8. The Event That Makes Things Change
Aka “The Incident”
Aka “The Volcano”
Aka “What Daniel Faraday is doing in the past by those holes drilled in the cave wall”
Remember the message in the Swan Station orientation video – there was “an incident” so now this button must be pushed every 108 minutes to release the energy that is building up.
Remember the volcano that is supposed to explode and have a major impact on the island?
Is it possible that Season five will end with a volcanic explosion – an explosion that is caused by a group of time-hopping Losties who are trying to get the record to stop skipping, so they blow a hole into the wall to get to the center where the donkey wheel will fix whatever went wrong – a hole that Dharma tries to cover up with the Orchid station (and later is blasted again and used as the corridor through which Benjamin Linus travels to turn the frozen donkey wheel to make the record start skipping inthe first place) – a hole that, becaise of Faraday and the time-hopping Losties, leaks energy now and makes Dharma build the Swan station as a release valve so that the volcano doesn’t explode again?
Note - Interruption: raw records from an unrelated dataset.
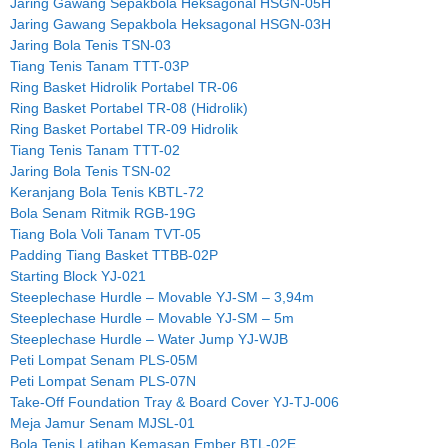
Jaring Gawang Sepakbola Heksagonal HSGN-05H
Jaring Gawang Sepakbola Heksagonal HSGN-03H
Jaring Bola Tenis TSN-03
Tiang Tenis Tanam TTT-03P
Ring Basket Hidrolik Portabel TR-06
Ring Basket Portabel TR-08 (Hidrolik)
Ring Basket Portabel TR-09 Hidrolik
Tiang Tenis Tanam TTT-02
Jaring Bola Tenis TSN-02
Keranjang Bola Tenis KBTL-72
Bola Senam Ritmik RGB-19G
Tiang Bola Voli Tanam TVT-05
Padding Tiang Basket TTBB-02P
Starting Block YJ-021
Steeplechase Hurdle – Movable YJ-SM – 3,94m
Steeplechase Hurdle – Movable YJ-SM – 5m
Steeplechase Hurdle – Water Jump YJ-WJB
Peti Lompat Senam PLS-05M
Peti Lompat Senam PLS-07N
Take-Off Foundation Tray & Board Cover YJ-TJ-006
Meja Jamur Senam MJSL-01
Bola Tenis Latihan Kemasan Ember BTL-02E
And somehow this is all being done so that Ben can maintain control of this island, so that he can skillfully engage the universe in a cosmic game of chess, and maybe – just maybe – find a way to save his Annie from her awful fickle bitchy fate (can someone say Adam and Eve).
By the way – my wife got a mysterious package under the Christmas tree this year addressed in unfamiliar handwriting from a J. Bentham. Man I’ve missed this show.
It’s been a long time. Good to be back.